Je ne peux pas dire que j’ai une façon particulière d’aborder l’aspect musical dans mon travail. Je m’interroge plutôt sur la différence et les interactions possibles entre ce que l’on voit et ce que l’on entend, et sur les perceptions que cela va générer chez le spectateur. À chaque pièce, j’essaie d’approcher cette problématique sous d’autres angles, en matière de contenu et aussi de diffusion, ce qui signifie de s’interroger sur les équilibres entre le son et le silence, l’utilisation d’une bande-son fixe ou créée en direct, avec des décisions prises en temps réel.

Que vous a apporté la collaboration avec un musicien comme Awir Leon?

Pour SUNNY, le fait d’avoir un musicien live, le DJ Awir Leon, sur scène pendant les répétitions a ouvert un autre type de rapport. Cette collaboration apporte un dialogue supplémentaire, car c’est une personne qui intervient avec ses instincts, ses impressions, ses idées. De plus, comme il est aussi danseur, le dialogue a été très fluide, très organique. Pour la reprise à la Philharmonie de Paris, la pièce sera présentée dans un dispositif quadrifrontal.
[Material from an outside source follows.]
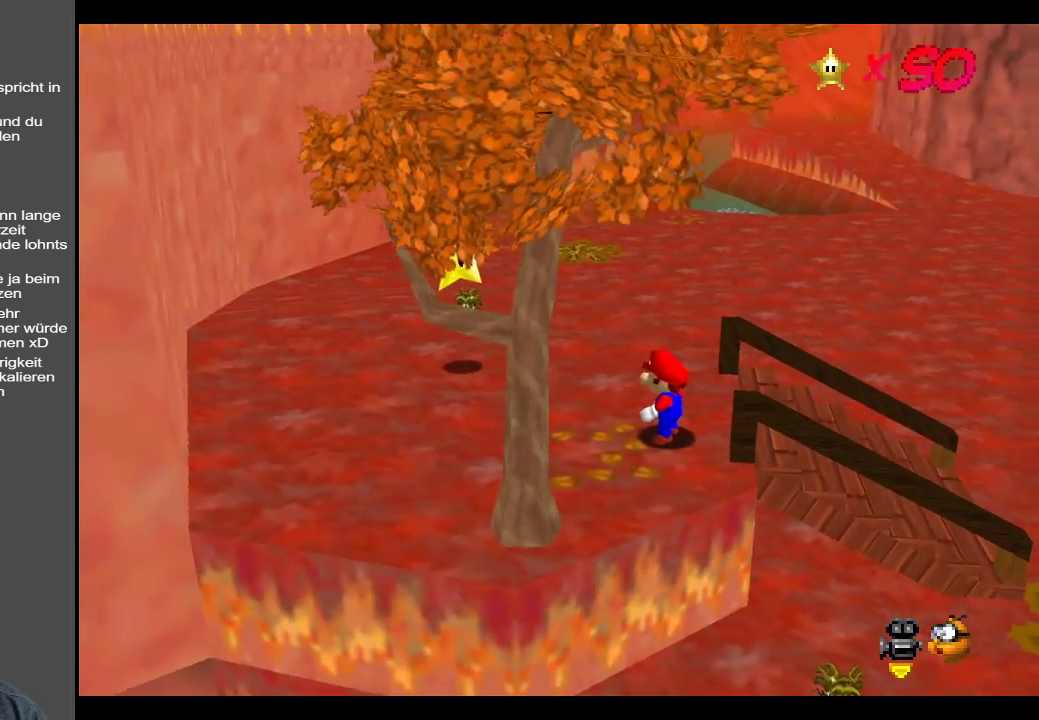
{"buttons": [], "left_stick": "up-left", "right_stick": "center", "events": [[167, "left_stick", "left"], [233, "left_stick", "up-left"], [267, "Y", "down"], [400, "Y", "up"]]}
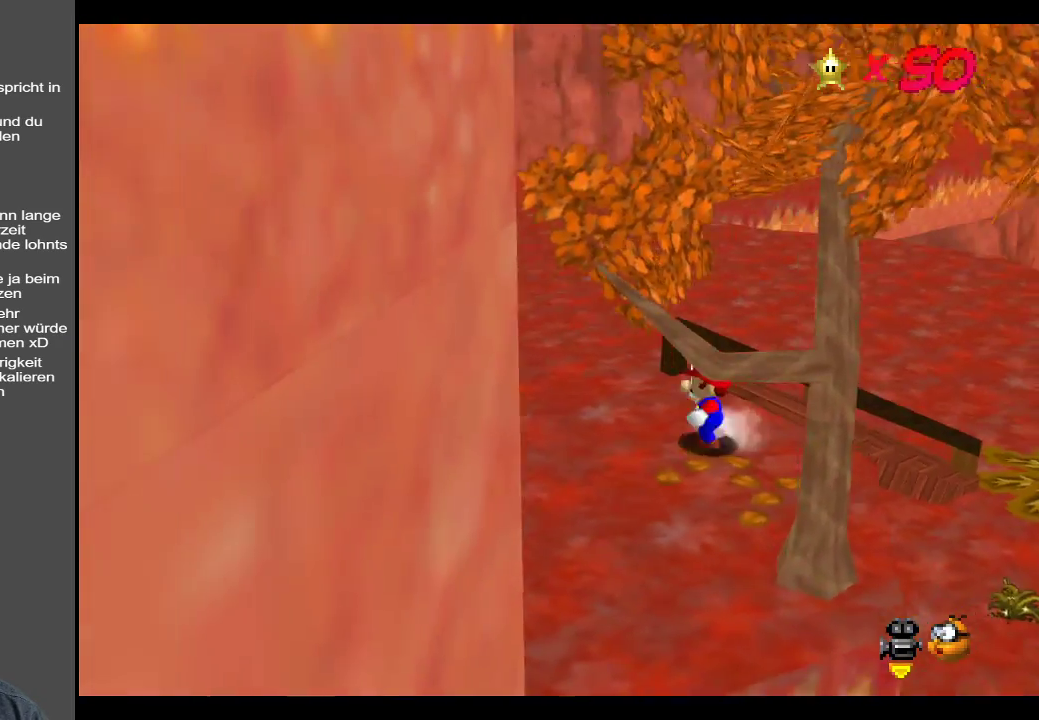
{"buttons": [], "left_stick": "center", "right_stick": "center", "events": [[217, "B", "down"], [233, "left_stick", "center"], [350, "B", "up"]]}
Vous avez également initié une création qui sera créée au prochain Festival d’Avignon avec l’Ensemble moderne de Francfort…

L’Ensemble Modern de Francfort et ses douze musiciens multiplient les échanges. Nous avons déterminé trois partitions, dont deux existantes. Il s’agit de Dérive 2 de Pierre Boulez et de Fury 2 de Rebecca Saunders. Je vais créer moi-même la troisième avec les musiciens en mai prochain. Les pièces sont très différentes, au niveau de la structure ou de l’instrumentation, et pourtant on a l’impression d’entendre deux mouvements d’une même œuvre. C’est étrange.

Qui a été à l’initiative de cette rencontre?

Ce sont eux. Nous étions en tournée à Francfort, ils sont venus voir le spectacle et la programmatrice du Mousonturm a eu l’idée de nous présenter. Nous n’aurions jamais pu réaliser ce projet sans le soutien essentiel de la Fondation BNP Paribas.

Comment  travaillez-vous  avec les musiciens?

J’ai procédé avec eux comme avec mes danseurs, c’est-à-dire en les laissant libres de produire à l’intérieur d’un cadre défini par des consignes. L’enjeu est de créer à partir de leurs phrases musicales. La réponse qu’ils m’envoient diffère à chaque séance. Elle m’oblige à me remettre en question, à réajuster mon écriture à leurs propositions.Nous avons travaillé par petits groupes réunissant à chaque fois des danseurs et des musiciens dans le même espace.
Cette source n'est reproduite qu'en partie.